Calhoun was very productive in one season at Wisconsin and I think he has some skills that would help an NFL team. However, picking him in the first or second round doesn't make much sense in my opinion. I just don't think he has the speed and durability to carry the ball 300-350 times over a 16-game season.

Mike Bell, Arizona – Going into the Combine there were the big four at running back and then a bunch of other backs all bunched in together. We all knew that in the next two months some backs would rise up draft boards and others would fall. Bell was in that group but no other back has seen their stock drop more since the Combine than he has.

Bell had a terrible outing in Indianapolis. He didn't fair well in the position drills and ran in the 4.6-4.8 range. Bell told the media before he ran that scouts had questions about his speed and he didn't do anything to calm their fears. Not only did Bell not run good times in the 40, he looked very slow in the change of direction drills as well.

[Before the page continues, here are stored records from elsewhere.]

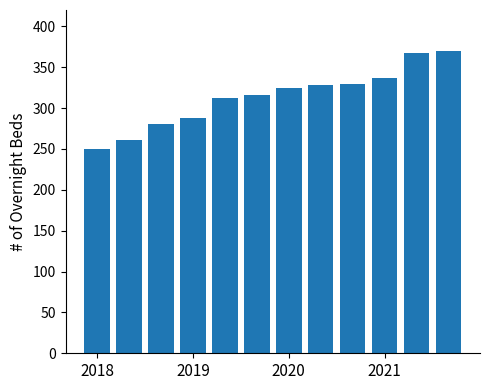

What is the average value?

313.5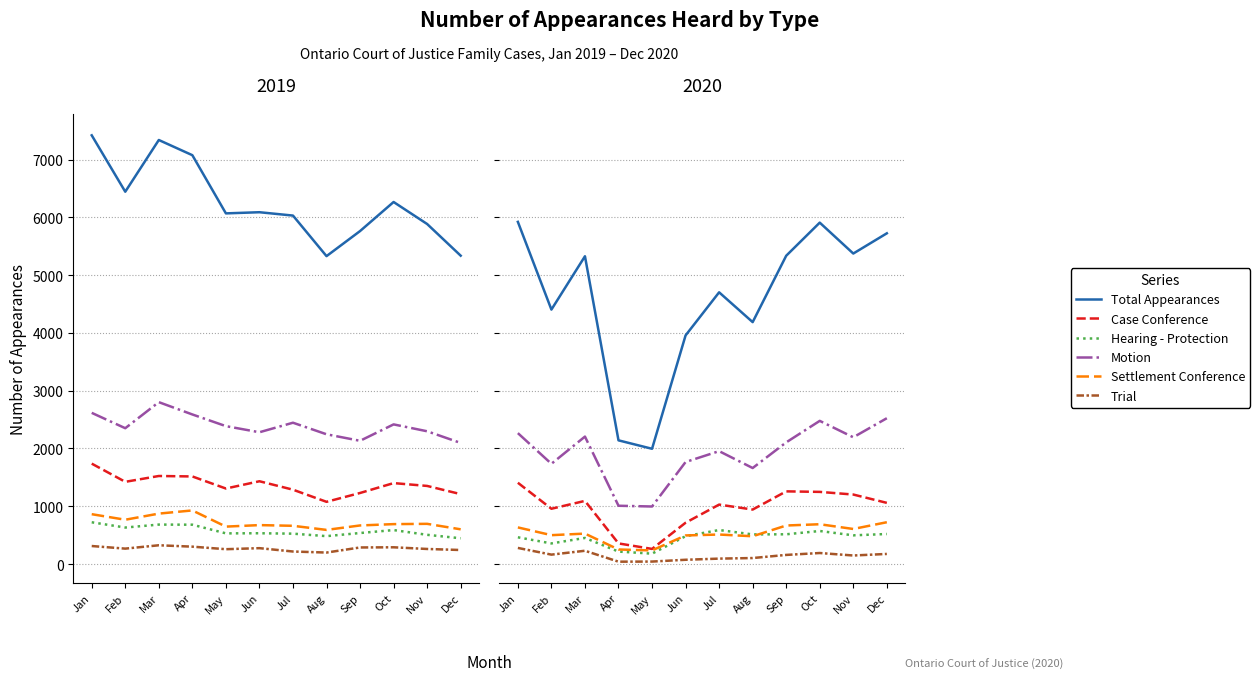

At which category does the chart reach its minimum across all series?

Apr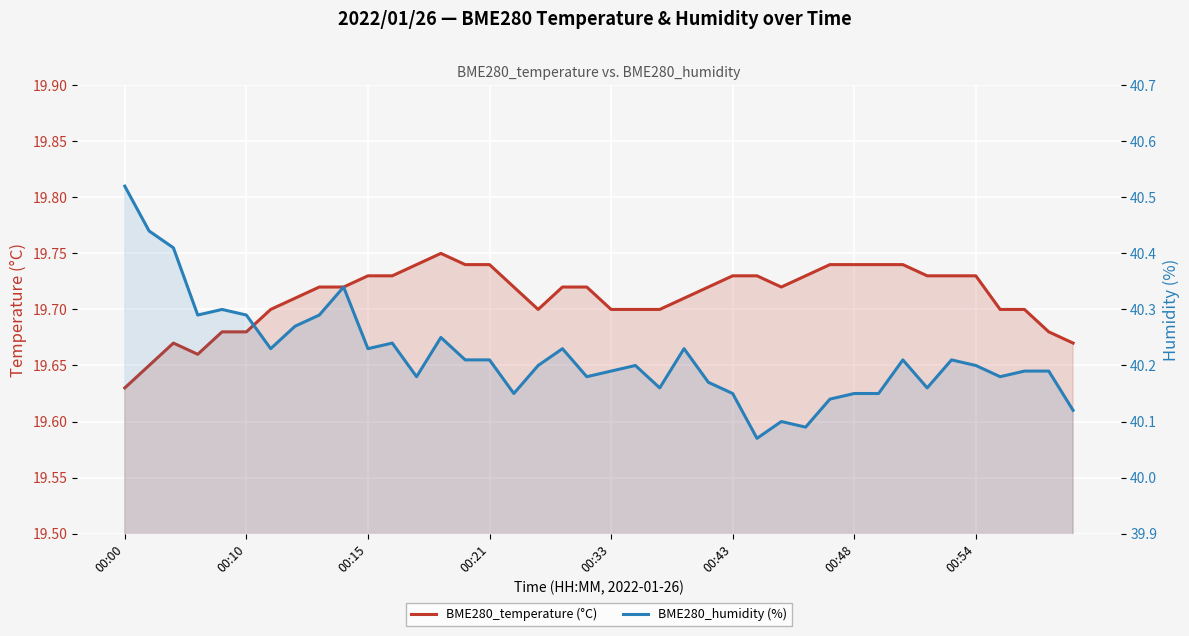

How many interior local valleys does the BME280_humidity (%) series have?

11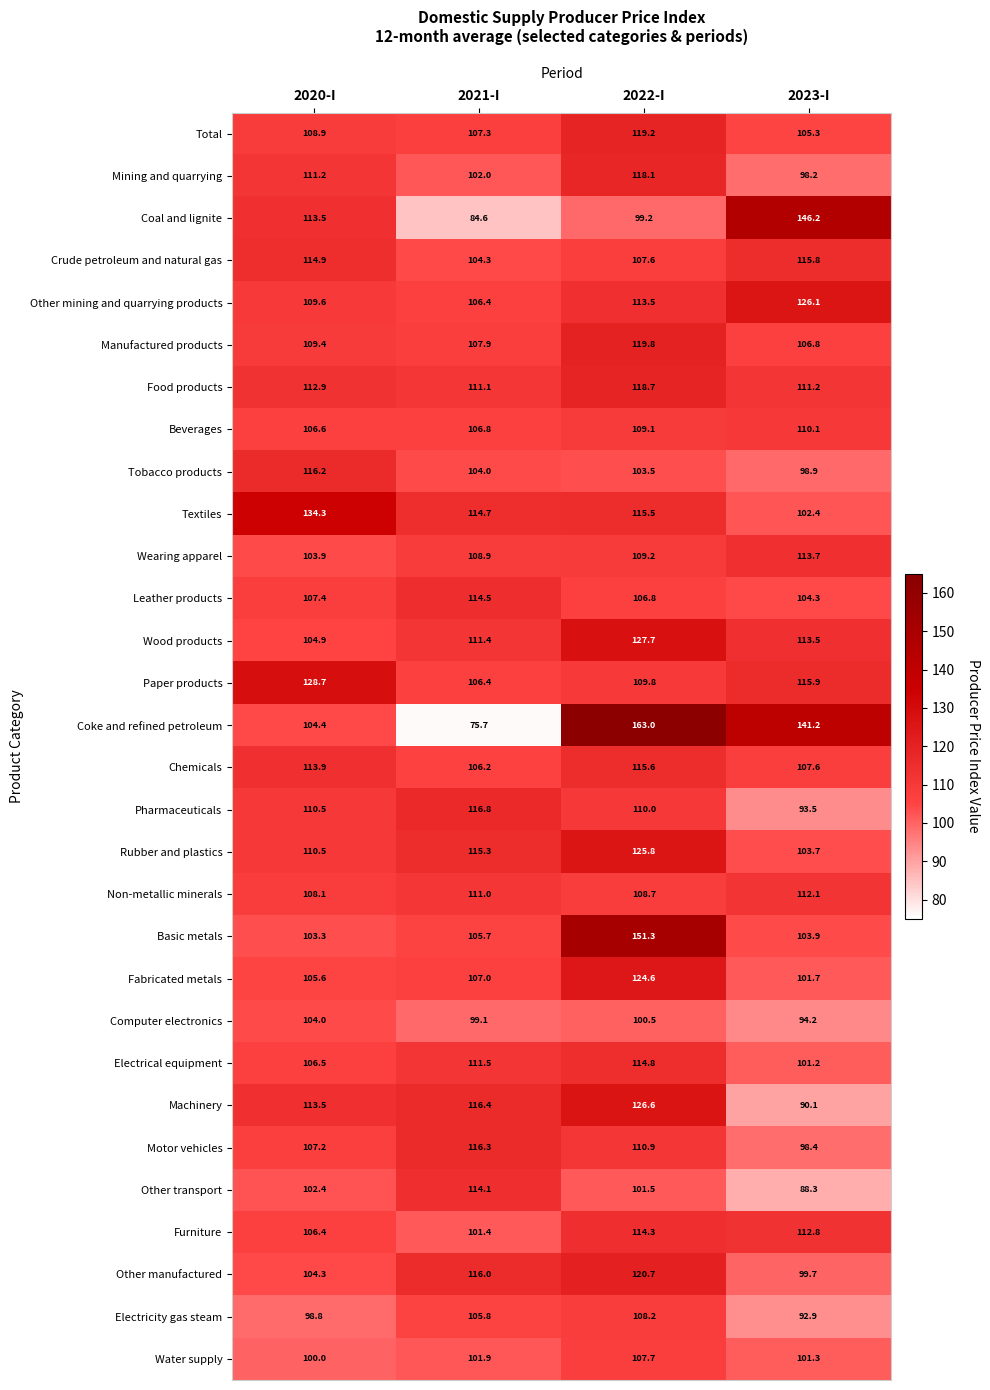

The Coal and lignite series shows 162.8 at 2022-I. True or false?

False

When I watched tape of bell, I wanted to see if he was faster than his 40 time. He isn't. Bell is slow to the hole and he rarely makes people miss. He has some power to him and can run over smaller players but when he has to make a move in the open field, he doesn't have the speed or quickness to break away from defenders. This is the reason why Bell didn't have many long runs during his college career.

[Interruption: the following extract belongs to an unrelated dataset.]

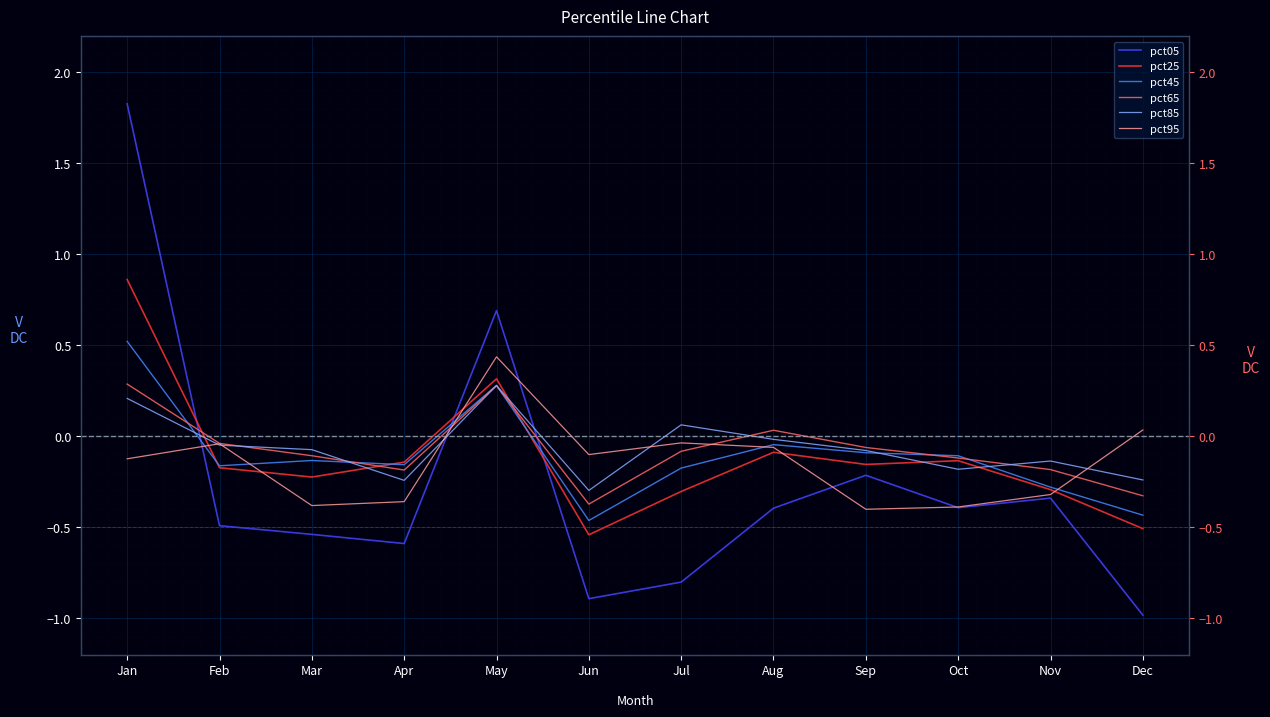

What are all the series names shown in the legend?

pct05, pct25, pct45, pct65, pct85, pct95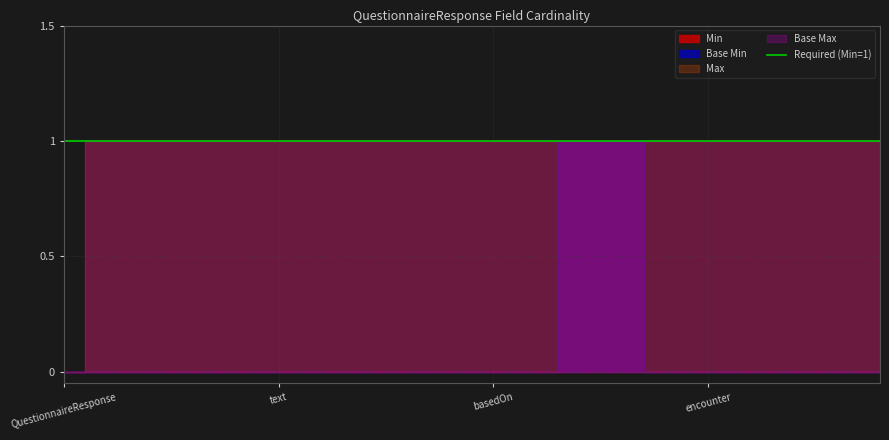

How many values in Base Min are above zero?

3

With a good Combine and workout, Bell could have been a mid-round selection. However, that didn't happen for him and he now appears to be a late-round pick at best. After seeing him at the Combine and watching him on tape, I would actually not be shocked if Bell doesn't get drafted at all. He will have a tough time making an NFL roster and if he does, it will be more of a special teams player because one thing he does display is a lot of toughness.

As far as playing running back in the NFL, Bell doesn't have the speed, vision, quickness or feel for the position. If you are looking for a mid-round prospect at running back for the Patriots, cross Bell off your list. He just doesn't have the physical tools to succeed at the NFL level.

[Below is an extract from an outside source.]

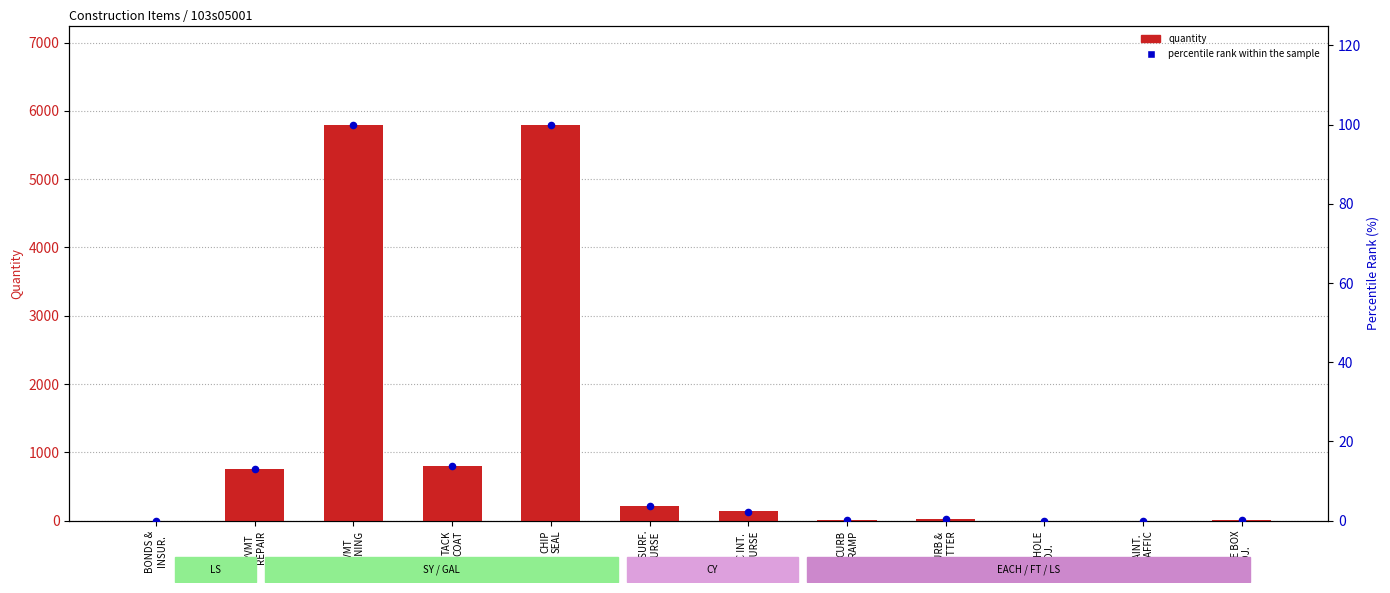

Which series has the largest total across all categories?

quantity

Leon Washington, Florida State – Out of all the backs I saw on film, Washington was the one I liked the least. I saw very little in him from watching Florida State games to breaking him down on film that would make me believe Washington can even make an NFL roster.

At 5-8, 208 pounds, Washington is another one of those smaller backs but he actually plays small. He goes down very easily and for a guy his size; he's not very quick or elusive. Small backs without great speed and quickness usually end up playing in NFL Europe.

What bothers me the most with Washington is his lack of patience. He doesn't let his blocks develop before he hits the hole and that often ends up in a minimal gain. That's the one thing I really noticed when breaking down Washington. He gets a lot of one and two yard gains because he hits the hole too early and doesn't use his blockers well.

Washington had a number of injury problems at Florida State and that's not good news for a player his size. He hurt his left elbow in 2003 and right ankle and right shoulder in 2004. Durability is a huge concern when projecting Washington as an NFL back. He'll never be the kind of running back who carries the ball 15-20 times a game. His best chance to help a team is being a receiver out of the backfield but with his lack of instincts, even his receiving skills are questionable.

Like I said, there really isn't much I like about Washington. He's slower than I thought he would be. He's not as elusive as I thought he would be and he has no patience as a runner. In other words, he really isn't a very good running back at all and that's one of the reasons why he only ran for 400 yards and three touchdowns last season.

Washington's only hope to stick with an NFL team is as a kick returner and third-down back. However, his lack of physical skills and instincts as a runner will limit what he can do as a running back in the pros. There are other backs in this class similar to Washington who are much more talented and because of that, I expect the former Seminole won't hear his name called until the later rounds of the draft. He'll have a tough time making an NFL roster in my opinion.